Transcription factor collaboration at the intersection of growth and patterning in the Hippo signaling pathway. Matthew Slattery¹, Roumen Voutev², Lijia Ma¹, Nicolas Negre¹, Kevin White¹, Richard Mann². 1) Institute for Genomics and Systems Biology, University of Chicago, Chicago, IL; 2) Department of Biochemistry and Molecular Biophysics, Columbia University, New York, NY.

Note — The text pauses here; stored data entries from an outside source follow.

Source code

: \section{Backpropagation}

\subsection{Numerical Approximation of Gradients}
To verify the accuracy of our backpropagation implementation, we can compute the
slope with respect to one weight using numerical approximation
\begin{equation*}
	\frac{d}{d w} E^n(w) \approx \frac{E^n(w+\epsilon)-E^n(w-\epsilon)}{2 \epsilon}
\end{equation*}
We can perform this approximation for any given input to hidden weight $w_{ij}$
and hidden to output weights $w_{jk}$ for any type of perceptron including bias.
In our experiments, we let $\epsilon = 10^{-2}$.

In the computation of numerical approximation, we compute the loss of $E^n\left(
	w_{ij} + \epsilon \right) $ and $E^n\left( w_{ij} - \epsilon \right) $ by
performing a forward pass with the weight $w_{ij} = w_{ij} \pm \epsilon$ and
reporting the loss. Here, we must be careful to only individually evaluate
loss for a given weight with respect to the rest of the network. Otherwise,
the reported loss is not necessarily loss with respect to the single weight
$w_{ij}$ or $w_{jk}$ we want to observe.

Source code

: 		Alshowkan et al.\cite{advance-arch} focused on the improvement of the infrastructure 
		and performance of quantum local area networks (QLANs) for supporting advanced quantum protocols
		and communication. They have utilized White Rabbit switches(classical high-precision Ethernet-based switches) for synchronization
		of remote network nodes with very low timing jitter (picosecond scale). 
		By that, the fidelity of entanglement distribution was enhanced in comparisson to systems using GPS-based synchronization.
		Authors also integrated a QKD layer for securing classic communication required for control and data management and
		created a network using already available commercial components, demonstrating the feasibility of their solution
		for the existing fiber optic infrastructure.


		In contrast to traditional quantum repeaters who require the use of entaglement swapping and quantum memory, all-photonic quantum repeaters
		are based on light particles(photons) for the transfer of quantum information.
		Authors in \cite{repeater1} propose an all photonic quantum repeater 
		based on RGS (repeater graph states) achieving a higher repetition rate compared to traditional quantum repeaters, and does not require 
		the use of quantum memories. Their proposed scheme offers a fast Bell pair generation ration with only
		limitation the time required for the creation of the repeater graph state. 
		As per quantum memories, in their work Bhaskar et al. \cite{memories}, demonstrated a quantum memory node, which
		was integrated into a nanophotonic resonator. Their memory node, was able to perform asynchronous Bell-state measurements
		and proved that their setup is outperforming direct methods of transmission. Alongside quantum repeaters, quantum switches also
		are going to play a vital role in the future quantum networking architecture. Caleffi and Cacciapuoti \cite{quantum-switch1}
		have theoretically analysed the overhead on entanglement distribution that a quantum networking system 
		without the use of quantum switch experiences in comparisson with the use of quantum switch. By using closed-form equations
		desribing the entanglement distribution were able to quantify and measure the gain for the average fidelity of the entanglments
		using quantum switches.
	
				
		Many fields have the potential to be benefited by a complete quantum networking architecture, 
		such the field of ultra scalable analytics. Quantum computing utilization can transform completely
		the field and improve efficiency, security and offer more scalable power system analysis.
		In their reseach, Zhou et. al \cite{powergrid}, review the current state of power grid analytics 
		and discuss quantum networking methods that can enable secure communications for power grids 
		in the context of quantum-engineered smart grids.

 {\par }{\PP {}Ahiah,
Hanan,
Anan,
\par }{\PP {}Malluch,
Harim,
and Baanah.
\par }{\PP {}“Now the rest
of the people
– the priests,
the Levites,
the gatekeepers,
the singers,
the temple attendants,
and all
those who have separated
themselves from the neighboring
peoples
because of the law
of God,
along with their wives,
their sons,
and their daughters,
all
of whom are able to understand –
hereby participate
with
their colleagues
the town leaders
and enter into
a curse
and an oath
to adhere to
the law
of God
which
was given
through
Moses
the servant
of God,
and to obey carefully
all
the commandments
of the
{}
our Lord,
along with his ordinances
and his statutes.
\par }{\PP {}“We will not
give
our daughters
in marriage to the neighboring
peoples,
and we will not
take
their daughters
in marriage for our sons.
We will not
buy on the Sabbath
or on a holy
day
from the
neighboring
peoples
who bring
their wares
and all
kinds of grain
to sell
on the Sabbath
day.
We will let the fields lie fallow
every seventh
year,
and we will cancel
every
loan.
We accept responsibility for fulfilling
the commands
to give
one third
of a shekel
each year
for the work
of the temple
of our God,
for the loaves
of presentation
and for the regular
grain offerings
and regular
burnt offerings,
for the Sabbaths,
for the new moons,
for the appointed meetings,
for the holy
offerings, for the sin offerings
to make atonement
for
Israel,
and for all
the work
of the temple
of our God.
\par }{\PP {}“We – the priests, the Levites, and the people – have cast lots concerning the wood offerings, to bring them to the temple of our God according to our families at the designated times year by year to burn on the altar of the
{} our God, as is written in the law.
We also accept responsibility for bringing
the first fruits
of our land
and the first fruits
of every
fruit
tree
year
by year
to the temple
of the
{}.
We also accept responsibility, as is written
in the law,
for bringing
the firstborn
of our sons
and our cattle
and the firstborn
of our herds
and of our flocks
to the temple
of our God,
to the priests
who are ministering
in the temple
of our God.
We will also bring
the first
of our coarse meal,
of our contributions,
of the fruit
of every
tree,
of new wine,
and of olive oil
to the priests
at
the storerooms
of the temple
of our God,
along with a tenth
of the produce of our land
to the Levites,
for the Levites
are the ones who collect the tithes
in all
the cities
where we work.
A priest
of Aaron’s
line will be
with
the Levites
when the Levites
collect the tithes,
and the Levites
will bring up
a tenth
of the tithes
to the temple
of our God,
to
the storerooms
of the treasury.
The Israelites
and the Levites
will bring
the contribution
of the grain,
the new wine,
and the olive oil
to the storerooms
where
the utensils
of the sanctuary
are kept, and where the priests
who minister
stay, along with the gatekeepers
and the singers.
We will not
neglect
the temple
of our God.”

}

   The Hippo pathway has recently emerged as a key regulator of cellular proliferation. A downstream effector of the pathway, the transcriptional coactivator Yorkie (Yki), is an essential mediator of Hippo-regulated proliferation and is required for cell survival and proliferation in all imaginal discs. Yki lacks a DNA binding domain and must partner with sequence-specific DNA binding proteins in the nucleus to regulate gene expression. Two well-characterized Yki binding partners are the developmental regulators Scalloped (Sd) and Homothorax (Hth), which are required for cell survival and proliferation in the wing and eye, respectively. To better understand tissue specific gene regulation by these transcription factors at the downstream end of the Hippo pathway, we performed genome-wide chromatin immunoprecipiatation experiments for each factor in both the wing and eye-antenna imaginal discs. Strong, tissue-specific binding patterns are observed for Sd and Hth, while Yki binding is remarkably consistent across these two tissues. Importantly, binding events common to the eye and wing are also present for Sd and Hth; these general binding events are associated with genes regulating cell growth and proliferation, and can account for the vast majority of Yki binding. Tissue-specific binding events for Sd and Hth are consistent with developmental roles in the given tissue. These genome-wide binding data have also led to the identification of dozens of tissue-specific enhancers. Overall these results suggest that the transcription factors Sd and Hth use distinct binding strategies - one general and associated with Hippo signaling, the other tissue-specific and associated with developmental patterning - to regulate the distinct gene sets during development.